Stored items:

#####

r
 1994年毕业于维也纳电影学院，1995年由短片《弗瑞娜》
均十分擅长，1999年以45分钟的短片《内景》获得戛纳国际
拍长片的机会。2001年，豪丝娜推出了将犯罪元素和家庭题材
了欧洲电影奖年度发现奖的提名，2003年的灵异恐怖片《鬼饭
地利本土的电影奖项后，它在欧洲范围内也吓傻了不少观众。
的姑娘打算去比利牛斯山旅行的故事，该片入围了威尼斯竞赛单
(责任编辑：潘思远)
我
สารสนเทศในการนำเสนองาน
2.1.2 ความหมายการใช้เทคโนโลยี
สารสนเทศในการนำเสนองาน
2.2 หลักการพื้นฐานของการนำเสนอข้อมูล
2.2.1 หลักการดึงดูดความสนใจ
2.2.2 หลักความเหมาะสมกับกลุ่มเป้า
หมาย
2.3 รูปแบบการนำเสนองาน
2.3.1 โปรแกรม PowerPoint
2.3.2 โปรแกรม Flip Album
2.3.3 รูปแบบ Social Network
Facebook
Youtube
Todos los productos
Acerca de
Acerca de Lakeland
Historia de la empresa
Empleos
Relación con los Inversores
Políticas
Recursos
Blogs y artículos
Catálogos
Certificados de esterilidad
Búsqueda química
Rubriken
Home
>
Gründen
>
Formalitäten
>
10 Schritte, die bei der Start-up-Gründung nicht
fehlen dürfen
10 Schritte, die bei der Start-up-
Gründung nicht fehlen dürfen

#####

Task brief: Please return all of the entries above, exactly and completely.

Task answer:
r
 1994年毕业于维也纳电影学院，1995年由短片《弗瑞娜》
均十分擅长，1999年以45分钟的短片《内景》获得戛纳国际
拍长片的机会。2001年，豪丝娜推出了将犯罪元素和家庭题材
了欧洲电影奖年度发现奖的提名，2003年的灵异恐怖片《鬼饭
地利本土的电影奖项后，它在欧洲范围内也吓傻了不少观众。
的姑娘打算去比利牛斯山旅行的故事，该片入围了威尼斯竞赛单
(责任编辑：潘思远)
我
สารสนเทศในการนำเสนองาน
2.1.2 ความหมายการใช้เทคโนโลยี
สารสนเทศในการนำเสนองาน
2.2 หลักการพื้นฐานของการนำเสนอข้อมูล
2.2.1 หลักการดึงดูดความสนใจ
2.2.2 หลักความเหมาะสมกับกลุ่มเป้า
หมาย
2.3 รูปแบบการนำเสนองาน
2.3.1 โปรแกรม PowerPoint
2.3.2 โปรแกรม Flip Album
2.3.3 รูปแบบ Social Network
Facebook
Youtube
Todos los productos
Acerca de
Acerca de Lakeland
Historia de la empresa
Empleos
Relación con los Inversores
Políticas
Recursos
Blogs y artículos
Catálogos
Certificados de esterilidad
Búsqueda química
Rubriken
Home
>
Gründen
>
Formalitäten
>
10 Schritte, die bei der Start-up-Gründung nicht
fehlen dürfen
10 Schritte, die bei der Start-up-
Gründung nicht fehlen dürfen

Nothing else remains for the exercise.